Top of Data section

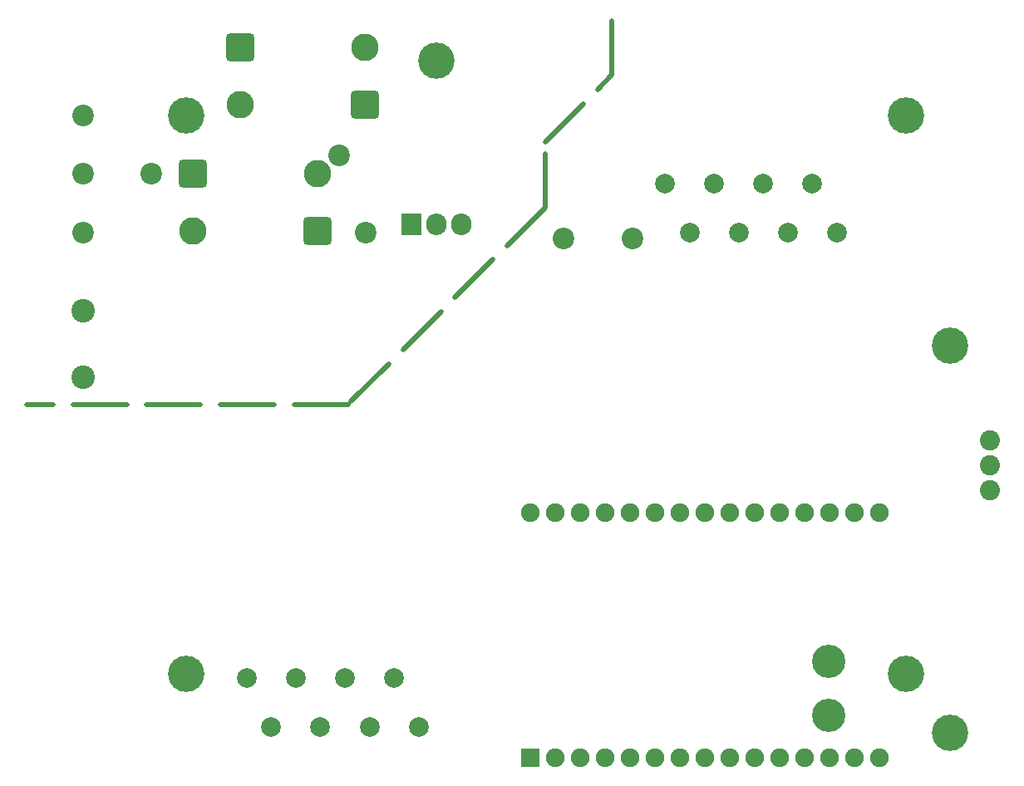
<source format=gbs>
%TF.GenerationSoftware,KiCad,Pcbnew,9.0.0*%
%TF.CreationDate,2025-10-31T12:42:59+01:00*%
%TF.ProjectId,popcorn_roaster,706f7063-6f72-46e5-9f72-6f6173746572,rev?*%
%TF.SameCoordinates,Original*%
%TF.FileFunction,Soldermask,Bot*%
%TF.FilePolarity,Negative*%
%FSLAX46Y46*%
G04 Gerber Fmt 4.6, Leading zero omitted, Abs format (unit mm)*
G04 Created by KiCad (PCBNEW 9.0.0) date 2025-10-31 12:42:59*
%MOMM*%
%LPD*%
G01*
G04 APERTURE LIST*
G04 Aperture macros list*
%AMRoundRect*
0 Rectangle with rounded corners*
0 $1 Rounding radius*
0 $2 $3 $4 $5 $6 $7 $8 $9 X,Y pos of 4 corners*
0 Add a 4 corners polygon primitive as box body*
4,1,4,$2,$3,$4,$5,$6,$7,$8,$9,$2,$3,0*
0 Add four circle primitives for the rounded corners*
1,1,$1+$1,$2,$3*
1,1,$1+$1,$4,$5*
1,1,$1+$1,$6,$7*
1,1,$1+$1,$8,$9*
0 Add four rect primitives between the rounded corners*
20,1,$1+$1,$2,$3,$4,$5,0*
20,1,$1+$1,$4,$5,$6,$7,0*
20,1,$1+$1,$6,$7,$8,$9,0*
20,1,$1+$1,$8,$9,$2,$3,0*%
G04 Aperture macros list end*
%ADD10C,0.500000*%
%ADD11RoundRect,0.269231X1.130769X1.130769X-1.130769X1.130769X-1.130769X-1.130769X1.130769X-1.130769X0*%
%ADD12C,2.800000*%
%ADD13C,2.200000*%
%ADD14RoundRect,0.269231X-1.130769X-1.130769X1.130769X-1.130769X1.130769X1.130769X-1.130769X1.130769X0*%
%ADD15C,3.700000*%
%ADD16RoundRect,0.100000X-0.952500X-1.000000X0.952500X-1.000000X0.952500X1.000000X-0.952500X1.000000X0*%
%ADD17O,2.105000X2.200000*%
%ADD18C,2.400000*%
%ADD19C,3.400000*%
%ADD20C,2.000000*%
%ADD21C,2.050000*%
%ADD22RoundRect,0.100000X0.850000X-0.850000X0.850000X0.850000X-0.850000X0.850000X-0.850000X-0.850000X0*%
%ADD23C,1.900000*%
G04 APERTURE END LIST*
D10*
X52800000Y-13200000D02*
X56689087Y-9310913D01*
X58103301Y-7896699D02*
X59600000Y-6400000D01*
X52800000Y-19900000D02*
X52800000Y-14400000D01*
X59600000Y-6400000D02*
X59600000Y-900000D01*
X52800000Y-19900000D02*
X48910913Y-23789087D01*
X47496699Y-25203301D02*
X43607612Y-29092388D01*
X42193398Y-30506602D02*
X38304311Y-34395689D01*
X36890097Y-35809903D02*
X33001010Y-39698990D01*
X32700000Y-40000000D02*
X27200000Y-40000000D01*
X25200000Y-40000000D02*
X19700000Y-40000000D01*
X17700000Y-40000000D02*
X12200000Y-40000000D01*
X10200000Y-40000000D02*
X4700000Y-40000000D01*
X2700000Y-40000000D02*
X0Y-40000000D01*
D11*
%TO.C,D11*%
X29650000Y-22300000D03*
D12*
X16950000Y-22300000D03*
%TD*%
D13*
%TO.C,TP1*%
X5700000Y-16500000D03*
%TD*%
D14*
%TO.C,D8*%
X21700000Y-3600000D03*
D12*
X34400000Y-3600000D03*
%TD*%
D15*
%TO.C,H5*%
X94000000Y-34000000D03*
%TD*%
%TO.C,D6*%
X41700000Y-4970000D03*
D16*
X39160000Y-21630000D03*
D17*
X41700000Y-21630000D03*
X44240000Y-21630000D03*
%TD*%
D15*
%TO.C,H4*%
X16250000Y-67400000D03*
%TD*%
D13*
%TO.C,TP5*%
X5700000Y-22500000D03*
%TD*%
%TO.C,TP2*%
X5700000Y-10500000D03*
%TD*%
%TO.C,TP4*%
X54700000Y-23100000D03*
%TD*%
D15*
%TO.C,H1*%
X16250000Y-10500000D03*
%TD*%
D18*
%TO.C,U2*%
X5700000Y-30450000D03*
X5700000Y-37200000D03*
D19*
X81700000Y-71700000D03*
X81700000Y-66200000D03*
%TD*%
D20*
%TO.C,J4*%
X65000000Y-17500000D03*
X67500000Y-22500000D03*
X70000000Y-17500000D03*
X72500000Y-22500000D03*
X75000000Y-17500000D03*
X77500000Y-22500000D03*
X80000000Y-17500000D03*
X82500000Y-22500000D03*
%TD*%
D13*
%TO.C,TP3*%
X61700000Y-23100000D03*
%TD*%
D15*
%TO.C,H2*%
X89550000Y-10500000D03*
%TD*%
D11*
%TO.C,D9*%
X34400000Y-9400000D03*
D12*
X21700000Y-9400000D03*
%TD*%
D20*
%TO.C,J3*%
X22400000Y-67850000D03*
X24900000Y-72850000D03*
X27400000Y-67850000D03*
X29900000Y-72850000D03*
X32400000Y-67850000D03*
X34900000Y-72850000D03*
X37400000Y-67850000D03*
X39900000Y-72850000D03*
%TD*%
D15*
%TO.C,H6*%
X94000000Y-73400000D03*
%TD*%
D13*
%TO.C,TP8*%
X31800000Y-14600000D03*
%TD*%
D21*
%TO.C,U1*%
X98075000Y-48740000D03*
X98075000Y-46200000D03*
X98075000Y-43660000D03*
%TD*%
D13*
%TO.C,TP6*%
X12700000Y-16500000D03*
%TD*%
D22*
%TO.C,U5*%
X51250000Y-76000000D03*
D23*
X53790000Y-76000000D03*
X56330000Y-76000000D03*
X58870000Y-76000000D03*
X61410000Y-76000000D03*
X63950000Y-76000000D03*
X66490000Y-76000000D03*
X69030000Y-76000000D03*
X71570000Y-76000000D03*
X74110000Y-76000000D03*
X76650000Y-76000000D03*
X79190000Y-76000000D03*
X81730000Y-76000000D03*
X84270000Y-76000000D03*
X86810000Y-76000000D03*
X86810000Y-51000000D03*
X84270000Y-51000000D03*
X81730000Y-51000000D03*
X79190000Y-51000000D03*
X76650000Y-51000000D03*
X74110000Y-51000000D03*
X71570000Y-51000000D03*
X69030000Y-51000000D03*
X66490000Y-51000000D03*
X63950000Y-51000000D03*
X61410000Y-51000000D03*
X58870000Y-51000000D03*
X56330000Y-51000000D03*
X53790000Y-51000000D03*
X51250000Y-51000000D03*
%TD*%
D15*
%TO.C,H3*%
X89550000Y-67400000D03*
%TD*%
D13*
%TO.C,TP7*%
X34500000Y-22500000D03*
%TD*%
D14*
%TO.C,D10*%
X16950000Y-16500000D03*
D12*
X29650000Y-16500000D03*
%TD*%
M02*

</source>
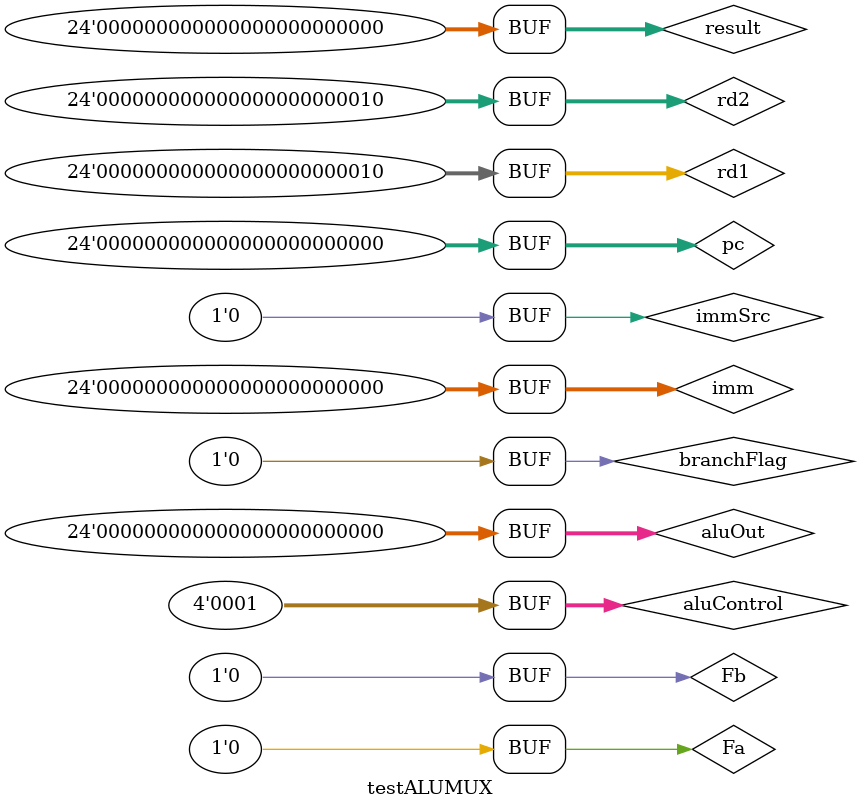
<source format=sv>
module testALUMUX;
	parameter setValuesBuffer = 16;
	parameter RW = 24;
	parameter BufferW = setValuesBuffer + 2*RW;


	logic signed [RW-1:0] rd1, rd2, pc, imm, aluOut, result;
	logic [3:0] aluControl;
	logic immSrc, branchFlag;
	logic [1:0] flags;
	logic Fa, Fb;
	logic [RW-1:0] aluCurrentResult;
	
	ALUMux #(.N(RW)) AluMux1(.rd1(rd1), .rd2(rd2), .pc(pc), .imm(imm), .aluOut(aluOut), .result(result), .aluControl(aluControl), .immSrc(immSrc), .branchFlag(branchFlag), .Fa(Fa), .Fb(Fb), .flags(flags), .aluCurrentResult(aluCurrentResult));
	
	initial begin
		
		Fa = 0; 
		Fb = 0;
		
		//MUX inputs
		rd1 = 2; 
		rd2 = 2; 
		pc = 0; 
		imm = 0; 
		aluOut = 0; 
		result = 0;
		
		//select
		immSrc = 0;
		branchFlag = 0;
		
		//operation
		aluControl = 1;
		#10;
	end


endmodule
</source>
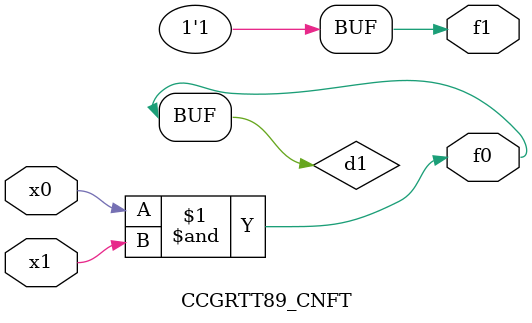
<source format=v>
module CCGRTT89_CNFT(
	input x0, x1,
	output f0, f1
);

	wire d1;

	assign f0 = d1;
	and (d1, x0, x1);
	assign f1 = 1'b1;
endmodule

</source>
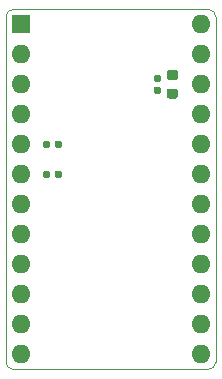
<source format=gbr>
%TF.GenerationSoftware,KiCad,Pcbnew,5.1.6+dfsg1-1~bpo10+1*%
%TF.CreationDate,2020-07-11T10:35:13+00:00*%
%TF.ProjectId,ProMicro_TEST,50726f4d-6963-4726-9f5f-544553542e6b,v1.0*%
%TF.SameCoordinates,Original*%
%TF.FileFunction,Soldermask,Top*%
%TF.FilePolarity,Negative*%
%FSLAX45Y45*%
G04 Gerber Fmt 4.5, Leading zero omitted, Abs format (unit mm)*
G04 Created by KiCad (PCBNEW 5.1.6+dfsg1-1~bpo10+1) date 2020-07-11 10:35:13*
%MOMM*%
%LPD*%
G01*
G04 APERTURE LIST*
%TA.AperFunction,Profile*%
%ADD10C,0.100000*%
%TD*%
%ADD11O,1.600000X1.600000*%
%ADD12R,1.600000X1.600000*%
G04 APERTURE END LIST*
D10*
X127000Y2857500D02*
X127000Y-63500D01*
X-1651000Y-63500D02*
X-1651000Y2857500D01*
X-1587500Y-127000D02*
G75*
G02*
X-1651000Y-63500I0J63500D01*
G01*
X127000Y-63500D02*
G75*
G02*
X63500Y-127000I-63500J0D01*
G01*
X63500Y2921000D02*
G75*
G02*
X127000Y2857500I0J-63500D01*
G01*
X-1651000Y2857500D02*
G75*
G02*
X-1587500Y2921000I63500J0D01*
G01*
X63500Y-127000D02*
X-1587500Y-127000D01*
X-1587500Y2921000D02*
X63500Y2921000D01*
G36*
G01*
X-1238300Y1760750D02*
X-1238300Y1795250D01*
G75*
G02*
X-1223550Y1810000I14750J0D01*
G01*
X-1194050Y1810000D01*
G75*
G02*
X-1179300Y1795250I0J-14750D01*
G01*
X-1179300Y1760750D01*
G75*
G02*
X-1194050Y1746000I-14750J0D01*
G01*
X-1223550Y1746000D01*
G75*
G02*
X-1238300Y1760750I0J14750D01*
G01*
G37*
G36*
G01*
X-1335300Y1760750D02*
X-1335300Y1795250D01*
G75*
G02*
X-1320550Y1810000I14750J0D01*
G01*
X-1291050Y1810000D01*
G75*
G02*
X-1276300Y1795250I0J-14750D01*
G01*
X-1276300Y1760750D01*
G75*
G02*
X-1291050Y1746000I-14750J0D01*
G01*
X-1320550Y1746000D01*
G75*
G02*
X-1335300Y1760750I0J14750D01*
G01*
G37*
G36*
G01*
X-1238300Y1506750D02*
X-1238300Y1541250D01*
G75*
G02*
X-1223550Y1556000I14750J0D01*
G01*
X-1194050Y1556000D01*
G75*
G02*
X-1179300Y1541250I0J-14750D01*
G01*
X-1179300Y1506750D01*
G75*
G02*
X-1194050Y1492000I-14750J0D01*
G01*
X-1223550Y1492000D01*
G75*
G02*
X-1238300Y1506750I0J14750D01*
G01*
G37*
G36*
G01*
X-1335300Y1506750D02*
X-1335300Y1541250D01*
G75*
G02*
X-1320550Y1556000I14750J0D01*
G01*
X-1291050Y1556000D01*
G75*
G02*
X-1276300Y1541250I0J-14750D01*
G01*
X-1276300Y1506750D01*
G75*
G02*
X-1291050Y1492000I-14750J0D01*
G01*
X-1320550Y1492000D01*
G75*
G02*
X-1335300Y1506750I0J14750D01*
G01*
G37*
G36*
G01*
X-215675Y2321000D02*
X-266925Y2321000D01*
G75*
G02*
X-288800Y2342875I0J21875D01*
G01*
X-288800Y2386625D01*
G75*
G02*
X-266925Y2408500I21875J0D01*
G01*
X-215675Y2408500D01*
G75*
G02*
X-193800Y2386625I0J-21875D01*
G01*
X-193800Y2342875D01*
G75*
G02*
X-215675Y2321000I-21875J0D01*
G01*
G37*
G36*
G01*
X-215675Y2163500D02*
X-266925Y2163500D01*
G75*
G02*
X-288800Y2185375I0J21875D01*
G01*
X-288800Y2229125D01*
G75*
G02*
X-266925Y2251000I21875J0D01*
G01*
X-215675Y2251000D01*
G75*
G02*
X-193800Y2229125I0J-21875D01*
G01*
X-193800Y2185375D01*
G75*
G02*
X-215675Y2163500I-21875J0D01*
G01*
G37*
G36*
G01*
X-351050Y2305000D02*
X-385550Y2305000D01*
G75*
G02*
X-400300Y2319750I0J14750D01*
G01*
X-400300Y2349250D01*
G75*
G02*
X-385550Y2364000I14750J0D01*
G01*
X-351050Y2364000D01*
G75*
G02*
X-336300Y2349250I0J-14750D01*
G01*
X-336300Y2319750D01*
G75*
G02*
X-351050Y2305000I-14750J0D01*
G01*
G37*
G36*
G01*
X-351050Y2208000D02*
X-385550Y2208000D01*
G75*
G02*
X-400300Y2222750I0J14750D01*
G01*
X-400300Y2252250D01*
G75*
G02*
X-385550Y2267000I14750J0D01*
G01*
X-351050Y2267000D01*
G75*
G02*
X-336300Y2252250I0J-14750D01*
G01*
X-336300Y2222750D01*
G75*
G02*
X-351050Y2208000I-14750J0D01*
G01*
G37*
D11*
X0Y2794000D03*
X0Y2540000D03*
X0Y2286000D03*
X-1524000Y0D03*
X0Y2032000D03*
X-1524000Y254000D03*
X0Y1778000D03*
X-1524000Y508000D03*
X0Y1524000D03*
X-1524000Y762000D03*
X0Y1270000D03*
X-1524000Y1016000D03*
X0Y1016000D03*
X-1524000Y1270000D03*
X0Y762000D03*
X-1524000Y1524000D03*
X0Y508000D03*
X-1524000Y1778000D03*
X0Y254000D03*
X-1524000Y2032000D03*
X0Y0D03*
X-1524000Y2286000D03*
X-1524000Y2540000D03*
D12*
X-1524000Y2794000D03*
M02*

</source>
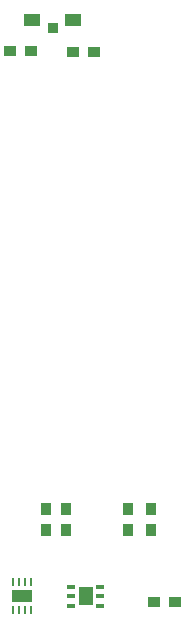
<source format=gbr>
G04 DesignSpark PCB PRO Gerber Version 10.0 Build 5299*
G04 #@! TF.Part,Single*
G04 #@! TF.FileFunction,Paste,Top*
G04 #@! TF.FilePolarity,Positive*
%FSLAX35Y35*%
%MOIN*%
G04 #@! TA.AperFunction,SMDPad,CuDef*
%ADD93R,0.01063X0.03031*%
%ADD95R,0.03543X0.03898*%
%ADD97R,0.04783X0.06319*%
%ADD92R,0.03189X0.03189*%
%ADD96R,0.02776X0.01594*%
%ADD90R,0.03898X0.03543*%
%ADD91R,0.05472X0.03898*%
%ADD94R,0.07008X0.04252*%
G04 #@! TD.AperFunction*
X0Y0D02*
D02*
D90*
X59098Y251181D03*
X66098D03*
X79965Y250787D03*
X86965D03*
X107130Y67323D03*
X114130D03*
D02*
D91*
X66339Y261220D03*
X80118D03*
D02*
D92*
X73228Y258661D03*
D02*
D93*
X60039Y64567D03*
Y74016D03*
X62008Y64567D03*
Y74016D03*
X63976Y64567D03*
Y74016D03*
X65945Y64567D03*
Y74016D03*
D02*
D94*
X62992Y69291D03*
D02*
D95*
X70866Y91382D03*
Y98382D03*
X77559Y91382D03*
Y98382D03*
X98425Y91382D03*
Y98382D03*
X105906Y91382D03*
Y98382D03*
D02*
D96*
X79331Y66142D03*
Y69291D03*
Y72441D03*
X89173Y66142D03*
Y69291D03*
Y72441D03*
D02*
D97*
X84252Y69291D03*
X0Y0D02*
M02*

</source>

Bottom of Data section

Task directions: Looking at the entries above, work out how many lines contain the word "format", then reply with only that figure.

Solved exercise: 7